The result should be every line of the listing that holds the word "right".

_ _ _ _ _ _ _

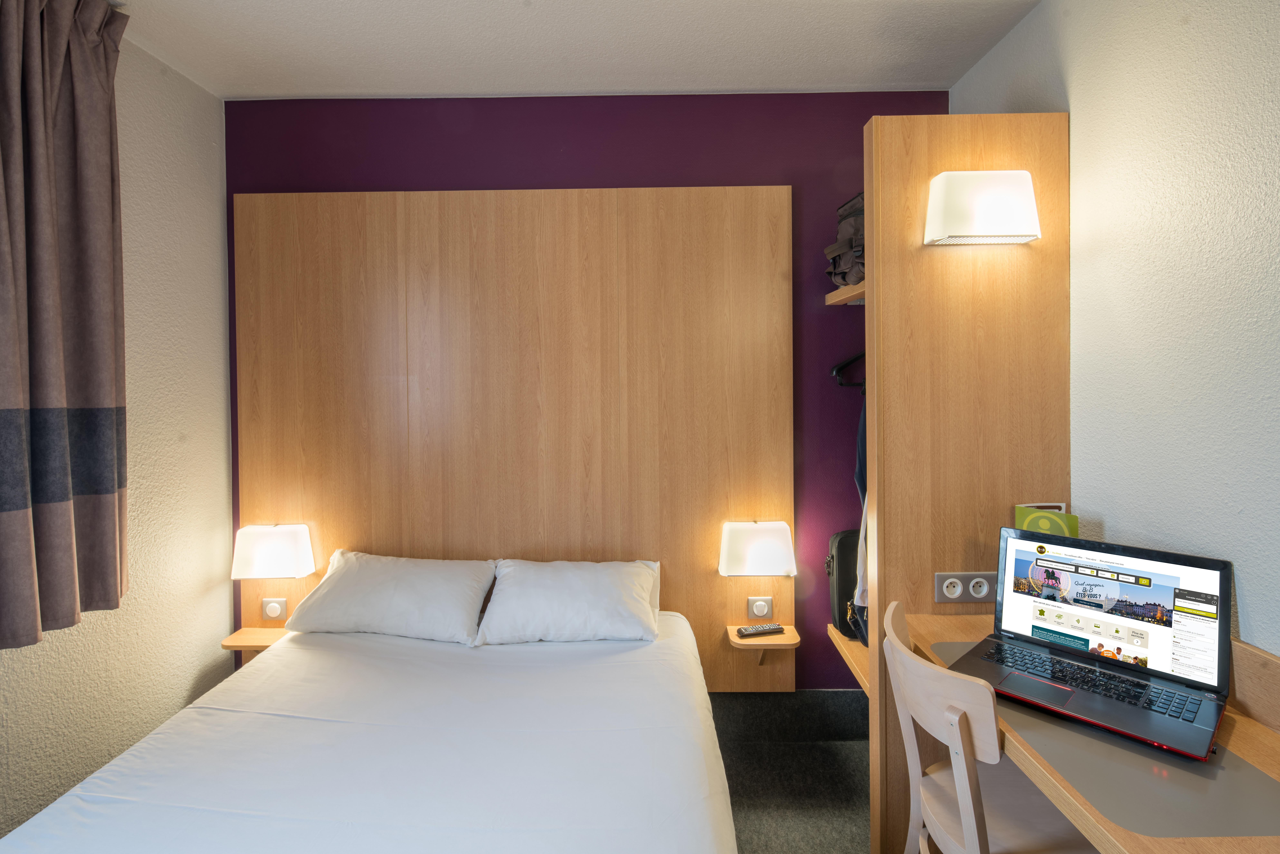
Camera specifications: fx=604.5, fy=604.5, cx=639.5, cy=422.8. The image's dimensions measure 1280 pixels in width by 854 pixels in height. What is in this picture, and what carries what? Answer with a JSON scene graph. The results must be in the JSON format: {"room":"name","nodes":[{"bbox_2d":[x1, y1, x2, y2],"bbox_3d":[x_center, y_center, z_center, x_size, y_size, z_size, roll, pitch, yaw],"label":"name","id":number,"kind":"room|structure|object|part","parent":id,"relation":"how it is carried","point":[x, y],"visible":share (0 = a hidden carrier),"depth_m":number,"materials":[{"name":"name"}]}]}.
{"room":"bedroom","nodes":[
{"label":"bedroom","id":0,"kind":"room"},
{"bbox_2d":[0,9,230,844],"bbox_3d":[-1.877,0.032,0.782,0.148,2.789,3.869,0,1,1],"label":"left wall","id":1,"kind":"structure","parent":0,"point":[144,282],"depth_m":2.26,"materials":[{"name":"paint"}]},
{"bbox_2d":[104,0,1046,100],"bbox_3d":[-0.309,-1.397,0.984,3.376,0.110,3.662,0,1,1],"label":"ceiling","id":2,"kind":"structure","parent":0,"point":[269,80],"depth_m":2.19,"materials":[{"name":"white paint"}]},
{"bbox_2d":[0,0,130,649],"bbox_3d":[-1.709,-0.367,1.692,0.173,1.993,0.730,0,1,1],"label":"curtain","id":3,"kind":"object","parent":2,"relation":"hanging from","point":[101,397],"visible":0.99,"depth_m":1.77,"materials":[{"name":"fabric"}]},
{"bbox_2d":[225,92,946,681],"bbox_3d":[-0.211,-0.029,2.678,3.276,2.750,0.134,0,1,1],"label":"purple wall","id":4,"kind":"structure","parent":0,"point":[477,165],"depth_m":2.59,"materials":[{"name":"purple paint"}]},
{"bbox_2d":[232,186,797,687],"bbox_3d":[-0.520,0.078,2.575,2.335,2.074,0.052,0,1,1],"label":"headboard","id":5,"kind":"object","parent":4,"relation":"attached to","point":[371,290],"visible":0.85,"depth_m":2.55,"materials":[{"name":"brown wood"}]},
{"bbox_2d":[220,626,287,659],"bbox_3d":[-1.531,0.932,2.484,0.280,0.129,0.185,0,1,1],"label":"left nightstand","id":6,"kind":"object","parent":5,"relation":"attached to","point":[239,645],"visible":0.58,"depth_m":2.46,"materials":[{"name":"brown wood"}]},
{"bbox_2d":[229,522,314,578],"bbox_3d":[-1.530,0.532,2.519,0.299,0.213,0.149,0,1,1],"label":"left wall lamp","id":7,"kind":"object","parent":5,"relation":"attached to","point":[281,558],"visible":0.99,"depth_m":2.47,"materials":[{"name":"white plastic"}]},
{"bbox_2d":[260,597,287,620],"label":"light switch","id":8,"kind":"object","parent":5,"relation":"attached to","point":[281,608],"visible":0.96,"depth_m":2.58,"materials":[{"name":"white plastic"}]},
{"bbox_2d":[718,520,796,576],"bbox_3d":[0.488,0.520,2.500,0.309,0.216,0.169,0,1,1],"label":"right wall lamp","id":9,"kind":"object","parent":5,"relation":"attached to","point":[782,531],"visible":0.98,"depth_m":2.44,"materials":[{"name":"white plastic"}]},
{"bbox_2d":[747,595,773,618],"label":"light switch","id":10,"kind":"object","parent":5,"relation":"attached to","point":[755,613],"visible":0.98,"depth_m":2.55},
{"bbox_2d":[724,623,800,663],"bbox_3d":[0.498,0.937,2.461,0.260,0.162,0.184,0,1,1],"label":"bedside shelf","id":11,"kind":"object","parent":5,"relation":"attached to","point":[775,643],"visible":0.86,"depth_m":2.41,"materials":[{"name":"brown wood"}]},
{"bbox_2d":[736,623,786,636],"bbox_3d":[0.491,0.842,2.459,0.183,0.022,0.051,-1,1,-14],"label":"remote control","id":12,"kind":"object","parent":11,"relation":"on","point":[755,630],"visible":1,"depth_m":2.44,"materials":[{"name":"black plastic"}]},
{"bbox_2d":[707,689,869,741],"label":"baseboard","id":13,"kind":"structure","parent":4,"relation":"attached to","point":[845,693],"depth_m":2.59,"materials":[{"name":"grey"}]},
{"bbox_2d":[708,690,872,853],"bbox_3d":[-0.272,1.458,0.792,3.455,0.103,3.851,0,1,1],"label":"floor","id":14,"kind":"structure","parent":0,"point":[845,840],"depth_m":2.23,"materials":[{"name":"carpet"}]},
{"bbox_2d":[0,610,741,853],"bbox_3d":[-0.559,1.079,1.537,1.610,0.612,2.026,0,1,1],"label":"bed","id":15,"kind":"object","parent":14,"relation":"on","point":[144,805],"visible":0.99,"depth_m":1.51,"materials":[{"name":"white fabric"}]},
{"bbox_2d":[283,550,496,645],"bbox_3d":[-0.948,0.665,2.351,0.733,0.265,0.390,0,1,1],"label":"pillow","id":16,"kind":"object","parent":15,"relation":"on","point":[381,578],"visible":0.99,"depth_m":2.23,"materials":[{"name":"white fabric"}]},
{"bbox_2d":[474,558,662,645],"bbox_3d":[-0.258,0.675,2.321,0.689,0.243,0.403,0,1,1],"label":"pillow","id":17,"kind":"object","parent":15,"relation":"on","point":[574,578],"visible":0.99,"depth_m":2.20,"materials":[{"name":"white fabric"}]},
{"bbox_2d":[862,108,1070,848],"bbox_3d":[1.015,0.221,1.886,0.586,2.315,0.088,0,1,1],"label":"partition","id":18,"kind":"object","parent":14,"relation":"on","point":[925,170],"visible":0.65,"depth_m":1.85,"materials":[{"name":"brown wood"}]},
{"bbox_2d":[824,280,866,305],"bbox_3d":[0.991,-0.485,2.228,0.532,0.046,0.485,0,1,1],"label":"upper shelf","id":19,"kind":"object","parent":18,"relation":"attached to","point":[840,292],"visible":0.29,"depth_m":2.29,"materials":[{"name":"brown wood"}]},
{"bbox_2d":[823,191,865,289],"bbox_3d":[0.863,-0.685,2.285,0.289,0.359,0.344,0,1,1],"label":"backpack","id":20,"kind":"object","parent":19,"relation":"on","point":[847,260],"visible":0.42,"depth_m":2.25,"materials":[{"name":"brown fabric"}]},
{"bbox_2d":[826,625,871,694],"bbox_3d":[1.033,0.930,2.288,0.485,0.072,0.694,0,1,1],"label":"lower shelf","id":21,"kind":"object","parent":18,"relation":"attached to","point":[855,665],"visible":0.17,"depth_m":2.36,"materials":[{"name":"brown wood"}]},
{"bbox_2d":[825,527,864,637],"bbox_3d":[0.934,0.655,2.513,0.320,0.430,0.191,0,1,1],"label":"black bag","id":22,"kind":"object","parent":21,"relation":"on","point":[840,546],"visible":0.41,"depth_m":2.46,"materials":[{"name":"black leather"}]},
{"bbox_2d":[934,570,998,603],"bbox_3d":[0.992,0.497,1.831,0.175,0.089,0.017,0,1,1],"label":"power socket","id":23,"kind":"object","parent":18,"relation":"attached to","point":[983,593],"visible":0.98,"depth_m":1.83,"materials":[{"name":"plastic"}]},
{"bbox_2d":[923,170,1040,245],"bbox_3d":[1.003,-0.628,1.774,0.298,0.196,0.132,0,1,1],"label":"wall lamp","id":24,"kind":"object","parent":18,"relation":"attached to","point":[1003,212],"visible":0.98,"depth_m":1.72,"materials":[{"name":"white plastic"}]},
{"bbox_2d":[880,602,1093,853],"bbox_3d":[0.821,0.931,1.393,0.452,0.865,0.459,0,1,1],"label":"wooden chair","id":25,"kind":"object","parent":14,"relation":"on","point":[963,795],"visible":0.81,"depth_m":1.34,"materials":[{"name":"beige wood"}]},
{"bbox_2d":[830,350,865,388],"bbox_3d":[0.947,-0.275,2.444,0.354,0.246,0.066,0,1,1],"label":"clothes hanger","id":26,"kind":"object","parent":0,"point":[845,364],"visible":0.44,"depth_m":2.46,"materials":[{"name":"black plastic"}]},
{"bbox_2d":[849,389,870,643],"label":"hanging clothes","id":27,"kind":"object","parent":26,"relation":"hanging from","point":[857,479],"visible":0.21,"depth_m":2.23,"materials":[{"name":"fabric"}]},
{"bbox_2d":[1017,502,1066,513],"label":"card","id":28,"kind":"object","parent":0,"point":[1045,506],"visible":0.13,"depth_m":1.81,"materials":[{"name":"paper"}]},
{"bbox_2d":[952,0,1279,659],"bbox_3d":[1.408,0.013,0.657,0.130,2.766,3.799,0,1,1],"label":"right wall","id":29,"kind":"structure","parent":0,"point":[1251,608],"depth_m":1.49,"materials":[{"name":"paint"}]},
{"bbox_2d":[897,609,1279,853],"bbox_3d":[1.018,0.875,1.213,0.523,0.628,1.289,0,1,1],"label":"desk","id":30,"kind":"object","parent":29,"relation":"attached to","point":[1253,738],"visible":0.5,"depth_m":1.10,"materials":[{"name":"brown wood"}]},
{"bbox_2d":[1014,503,1081,537],"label":"brochure","id":31,"kind":"object","parent":30,"relation":"on","point":[1073,521],"visible":0.36,"depth_m":1.76,"materials":[{"name":"paper"}]},
{"bbox_2d":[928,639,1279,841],"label":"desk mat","id":32,"kind":"object","parent":30,"relation":"on","point":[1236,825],"visible":0.64,"depth_m":1.06,"materials":[{"name":"grey plastic"}]},
{"bbox_2d":[952,524,1230,759],"bbox_3d":[1.025,0.448,1.395,0.352,0.309,0.462,-2,2,-43],"label":"laptop","id":33,"kind":"object","parent":32,"relation":"on","point":[1218,563],"visible":0.99,"depth_m":1.39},
{"bbox_3d":[0.990,0.564,1.372,0.235,0.014,0.482,-2,2,-43],"label":"keyboard","id":34,"kind":"part","parent":33,"relation":"part of","materials":[{"name":"black plastic"}]},
{"bbox_3d":[1.069,0.430,1.447,0.082,0.280,0.485,-2,2,-43],"label":"screen","id":35,"kind":"part","parent":33,"relation":"part of","materials":[{"name":"multicoloured glass"}]},
{"bbox_2d":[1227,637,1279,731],"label":"wooden backsplash","id":36,"kind":"structure","parent":29,"relation":"attached to","point":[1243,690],"depth_m":1.26,"materials":[{"name":"brown wood"}]}
]}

_ _ _ _ _ _ _

▶ The completed task:
{"bbox_2d":[718,520,796,576],"bbox_3d":[0.488,0.520,2.500,0.309,0.216,0.169,0,1,1],"label":"right wall lamp","id":9,"kind":"object","parent":5,"relation":"attached to","point":[782,531],"visible":0.98,"depth_m":2.44,"materials":[{"name":"white plastic"}]},
{"bbox_2d":[952,0,1279,659],"bbox_3d":[1.408,0.013,0.657,0.130,2.766,3.799,0,1,1],"label":"right wall","id":29,"kind":"structure","parent":0,"point":[1251,608],"depth_m":1.49,"materials":[{"name":"paint"}]},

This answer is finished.